Work request ::
List each abbreviation that the passage below on the digital cable agreement places in parentheses after its full form, together with that full form.
===== Passage to read =====
After years of inter-industry squabbling and last-minute concessions, the consumer electronics and cable television industries have arrived at a national digital cable interoperability agreement.
The agreement is part of a broad “memorandum of understanding” between the two industries that is intended to lead to a “plug-and-play” standard that was needed to link digital cable equipment and services with consumer electronics devices. Once the agreement is approved by the Federal Communications Commission (FCC), it is expected to help speed the adoption of HDTV.
The memorandum, along with a letter to FCC Chairman Michael Powell, was signed by 14 consumer electronics companies and seven major cable multiple system operators (MSO) representing more than 75 percent of all cable subscribers.
The memorandum is a package of voluntary commitments, specifications and proposals for rules covering digital television (DTV) cable hardware compatibility and content protection.
The FCC, which had urged the industries to come up with digital television interoperability solutions, is expected to quickly adopt the recommendations.
The agreement calls for the phased-in use of two digital interface connectors on new digital cable-ready TVs and/or cable set-top converter boxes. These connectors include the IEEE-1394 “FireWire/iLINK” connnectors with Digital Transmission Content Protection (DTCP/5C) copy protection for recordable and networkable compressed video streams.
===== Data records =====
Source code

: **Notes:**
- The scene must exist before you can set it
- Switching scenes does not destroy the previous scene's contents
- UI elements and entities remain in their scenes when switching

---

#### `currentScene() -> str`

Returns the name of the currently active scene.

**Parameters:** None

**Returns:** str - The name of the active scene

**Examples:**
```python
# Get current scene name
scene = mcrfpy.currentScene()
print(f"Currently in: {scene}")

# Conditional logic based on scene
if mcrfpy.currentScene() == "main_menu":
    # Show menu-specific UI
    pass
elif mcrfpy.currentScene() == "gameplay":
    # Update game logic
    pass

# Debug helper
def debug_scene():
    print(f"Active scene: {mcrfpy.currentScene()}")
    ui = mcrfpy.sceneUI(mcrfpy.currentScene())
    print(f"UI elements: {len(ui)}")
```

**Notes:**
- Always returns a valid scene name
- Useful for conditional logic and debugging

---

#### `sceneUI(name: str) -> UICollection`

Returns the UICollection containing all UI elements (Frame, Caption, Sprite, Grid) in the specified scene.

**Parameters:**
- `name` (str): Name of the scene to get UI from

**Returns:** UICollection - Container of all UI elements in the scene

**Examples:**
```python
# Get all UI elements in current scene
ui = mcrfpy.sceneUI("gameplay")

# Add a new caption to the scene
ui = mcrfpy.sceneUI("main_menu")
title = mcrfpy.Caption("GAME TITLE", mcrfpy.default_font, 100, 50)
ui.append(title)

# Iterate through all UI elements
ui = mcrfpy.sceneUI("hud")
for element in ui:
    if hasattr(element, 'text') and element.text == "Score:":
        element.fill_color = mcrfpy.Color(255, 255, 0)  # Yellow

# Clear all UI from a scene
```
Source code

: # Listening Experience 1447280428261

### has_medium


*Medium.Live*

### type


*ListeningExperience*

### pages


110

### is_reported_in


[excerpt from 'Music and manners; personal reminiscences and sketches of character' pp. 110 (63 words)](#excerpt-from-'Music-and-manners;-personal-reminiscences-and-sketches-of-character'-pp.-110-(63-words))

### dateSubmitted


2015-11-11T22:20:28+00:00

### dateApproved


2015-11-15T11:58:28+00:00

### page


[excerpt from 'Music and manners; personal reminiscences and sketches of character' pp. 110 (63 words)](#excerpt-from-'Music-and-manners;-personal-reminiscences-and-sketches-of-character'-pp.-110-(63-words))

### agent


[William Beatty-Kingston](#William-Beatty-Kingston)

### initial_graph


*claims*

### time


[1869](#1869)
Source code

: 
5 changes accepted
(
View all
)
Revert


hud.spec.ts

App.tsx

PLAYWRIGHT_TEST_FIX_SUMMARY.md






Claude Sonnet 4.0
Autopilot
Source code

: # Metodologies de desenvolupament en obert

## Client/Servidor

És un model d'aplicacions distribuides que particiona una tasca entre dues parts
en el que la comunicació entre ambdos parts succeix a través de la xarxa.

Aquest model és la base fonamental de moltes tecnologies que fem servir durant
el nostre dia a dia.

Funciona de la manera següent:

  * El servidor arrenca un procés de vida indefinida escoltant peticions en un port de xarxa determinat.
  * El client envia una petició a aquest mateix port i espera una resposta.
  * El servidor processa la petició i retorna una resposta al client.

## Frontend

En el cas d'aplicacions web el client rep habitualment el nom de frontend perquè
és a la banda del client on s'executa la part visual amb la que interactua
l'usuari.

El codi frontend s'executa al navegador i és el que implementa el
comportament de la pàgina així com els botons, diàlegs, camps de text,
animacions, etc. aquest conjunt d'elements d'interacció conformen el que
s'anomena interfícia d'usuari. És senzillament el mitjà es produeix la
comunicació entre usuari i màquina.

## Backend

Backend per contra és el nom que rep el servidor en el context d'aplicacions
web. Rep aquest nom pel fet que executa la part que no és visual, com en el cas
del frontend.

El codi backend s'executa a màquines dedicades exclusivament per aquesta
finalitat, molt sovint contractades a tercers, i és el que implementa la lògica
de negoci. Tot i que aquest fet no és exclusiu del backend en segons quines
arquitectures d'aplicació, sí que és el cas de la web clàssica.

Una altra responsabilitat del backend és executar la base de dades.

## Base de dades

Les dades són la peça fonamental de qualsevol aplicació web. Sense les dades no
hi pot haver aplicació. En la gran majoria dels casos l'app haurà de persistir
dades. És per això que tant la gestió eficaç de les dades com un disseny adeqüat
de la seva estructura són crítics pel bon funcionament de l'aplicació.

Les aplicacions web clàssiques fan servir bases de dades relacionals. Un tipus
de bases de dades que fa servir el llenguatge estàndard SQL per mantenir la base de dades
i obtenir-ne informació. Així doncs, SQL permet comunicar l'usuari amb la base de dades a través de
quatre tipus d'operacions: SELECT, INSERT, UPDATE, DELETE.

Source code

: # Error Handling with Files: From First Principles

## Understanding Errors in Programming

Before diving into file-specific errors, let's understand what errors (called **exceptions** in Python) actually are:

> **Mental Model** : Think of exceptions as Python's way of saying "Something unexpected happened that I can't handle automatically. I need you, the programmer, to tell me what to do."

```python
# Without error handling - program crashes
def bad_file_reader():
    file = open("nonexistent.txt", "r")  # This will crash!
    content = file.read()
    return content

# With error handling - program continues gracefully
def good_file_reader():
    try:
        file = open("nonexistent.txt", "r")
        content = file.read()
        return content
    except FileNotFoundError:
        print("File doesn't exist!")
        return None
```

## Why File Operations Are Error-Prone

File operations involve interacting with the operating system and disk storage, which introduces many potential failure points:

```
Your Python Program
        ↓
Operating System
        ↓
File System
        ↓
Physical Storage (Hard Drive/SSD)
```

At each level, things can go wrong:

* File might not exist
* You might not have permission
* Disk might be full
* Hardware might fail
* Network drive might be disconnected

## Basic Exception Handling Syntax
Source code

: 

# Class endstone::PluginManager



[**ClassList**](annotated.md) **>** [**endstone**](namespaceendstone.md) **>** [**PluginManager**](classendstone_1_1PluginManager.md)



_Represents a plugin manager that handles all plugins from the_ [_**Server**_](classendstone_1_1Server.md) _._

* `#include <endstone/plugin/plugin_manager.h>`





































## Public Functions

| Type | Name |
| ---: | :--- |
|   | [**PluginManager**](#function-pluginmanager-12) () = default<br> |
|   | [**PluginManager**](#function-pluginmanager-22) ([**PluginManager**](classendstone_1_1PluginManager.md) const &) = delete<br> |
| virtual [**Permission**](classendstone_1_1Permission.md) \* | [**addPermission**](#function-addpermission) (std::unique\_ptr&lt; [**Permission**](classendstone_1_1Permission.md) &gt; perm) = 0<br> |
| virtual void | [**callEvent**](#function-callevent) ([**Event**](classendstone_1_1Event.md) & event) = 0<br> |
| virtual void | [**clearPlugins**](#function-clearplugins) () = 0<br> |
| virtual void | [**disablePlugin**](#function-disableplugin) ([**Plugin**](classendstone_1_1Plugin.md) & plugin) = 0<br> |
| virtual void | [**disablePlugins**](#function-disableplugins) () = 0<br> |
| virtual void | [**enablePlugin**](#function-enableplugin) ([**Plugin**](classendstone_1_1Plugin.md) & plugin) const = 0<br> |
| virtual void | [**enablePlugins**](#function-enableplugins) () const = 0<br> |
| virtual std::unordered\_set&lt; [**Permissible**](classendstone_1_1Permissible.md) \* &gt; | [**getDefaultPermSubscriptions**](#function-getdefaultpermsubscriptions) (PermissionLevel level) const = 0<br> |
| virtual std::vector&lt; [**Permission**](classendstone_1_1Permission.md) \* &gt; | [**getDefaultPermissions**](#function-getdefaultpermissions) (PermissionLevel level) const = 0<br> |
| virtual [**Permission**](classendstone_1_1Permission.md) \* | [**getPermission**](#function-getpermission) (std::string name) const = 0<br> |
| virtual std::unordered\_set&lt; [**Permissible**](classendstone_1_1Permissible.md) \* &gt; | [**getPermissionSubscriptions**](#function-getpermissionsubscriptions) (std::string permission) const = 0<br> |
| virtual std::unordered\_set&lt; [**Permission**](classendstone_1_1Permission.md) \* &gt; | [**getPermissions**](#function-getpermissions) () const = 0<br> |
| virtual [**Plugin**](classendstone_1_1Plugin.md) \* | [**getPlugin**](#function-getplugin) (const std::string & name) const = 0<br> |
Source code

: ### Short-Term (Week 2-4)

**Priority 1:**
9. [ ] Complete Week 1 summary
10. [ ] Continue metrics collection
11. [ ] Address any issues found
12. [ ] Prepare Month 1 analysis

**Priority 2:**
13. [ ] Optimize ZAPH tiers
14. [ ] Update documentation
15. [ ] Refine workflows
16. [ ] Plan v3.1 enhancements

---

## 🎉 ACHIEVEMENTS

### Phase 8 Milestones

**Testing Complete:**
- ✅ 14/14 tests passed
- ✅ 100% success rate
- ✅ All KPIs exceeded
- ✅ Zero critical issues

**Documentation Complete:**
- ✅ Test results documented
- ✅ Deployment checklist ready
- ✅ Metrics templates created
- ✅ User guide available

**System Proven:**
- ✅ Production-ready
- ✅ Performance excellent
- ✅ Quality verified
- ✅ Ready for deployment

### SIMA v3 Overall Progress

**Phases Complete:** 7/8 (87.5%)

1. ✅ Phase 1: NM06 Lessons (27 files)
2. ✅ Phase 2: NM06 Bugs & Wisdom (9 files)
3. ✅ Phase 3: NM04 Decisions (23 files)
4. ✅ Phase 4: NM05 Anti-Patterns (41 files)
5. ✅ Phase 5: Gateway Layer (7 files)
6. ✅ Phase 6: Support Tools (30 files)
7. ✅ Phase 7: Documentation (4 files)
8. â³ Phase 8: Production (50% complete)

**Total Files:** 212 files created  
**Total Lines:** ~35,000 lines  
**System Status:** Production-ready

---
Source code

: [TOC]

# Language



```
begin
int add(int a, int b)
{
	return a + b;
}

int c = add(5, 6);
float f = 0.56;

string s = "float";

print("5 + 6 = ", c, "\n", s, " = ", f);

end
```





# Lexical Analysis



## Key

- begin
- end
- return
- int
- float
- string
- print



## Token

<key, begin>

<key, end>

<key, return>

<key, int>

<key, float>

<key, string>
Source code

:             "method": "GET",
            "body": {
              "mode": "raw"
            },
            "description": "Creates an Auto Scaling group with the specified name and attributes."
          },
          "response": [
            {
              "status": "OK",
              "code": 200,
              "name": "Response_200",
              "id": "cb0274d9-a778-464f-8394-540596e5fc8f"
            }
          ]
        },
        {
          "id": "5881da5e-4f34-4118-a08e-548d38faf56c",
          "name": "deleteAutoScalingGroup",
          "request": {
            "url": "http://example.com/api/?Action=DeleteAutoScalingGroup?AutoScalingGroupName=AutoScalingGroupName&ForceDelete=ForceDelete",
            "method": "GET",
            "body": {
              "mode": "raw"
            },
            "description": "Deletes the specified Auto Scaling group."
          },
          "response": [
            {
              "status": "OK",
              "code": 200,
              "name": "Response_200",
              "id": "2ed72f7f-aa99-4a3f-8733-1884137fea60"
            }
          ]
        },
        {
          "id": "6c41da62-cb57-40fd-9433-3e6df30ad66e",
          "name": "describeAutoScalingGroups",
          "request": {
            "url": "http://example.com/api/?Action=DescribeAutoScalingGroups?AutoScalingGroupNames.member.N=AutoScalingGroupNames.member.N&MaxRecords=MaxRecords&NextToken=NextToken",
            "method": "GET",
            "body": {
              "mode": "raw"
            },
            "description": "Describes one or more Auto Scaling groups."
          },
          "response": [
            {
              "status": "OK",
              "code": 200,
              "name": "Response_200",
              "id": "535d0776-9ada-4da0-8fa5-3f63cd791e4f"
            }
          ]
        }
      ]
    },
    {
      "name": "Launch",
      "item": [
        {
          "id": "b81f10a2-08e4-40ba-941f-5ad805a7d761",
=====
Response for this exercise ::
- FCC: Federal Communications Commission
- MSO: multiple system operators
- DTV: digital television
- DTCP/5C: Digital Transmission Content Protection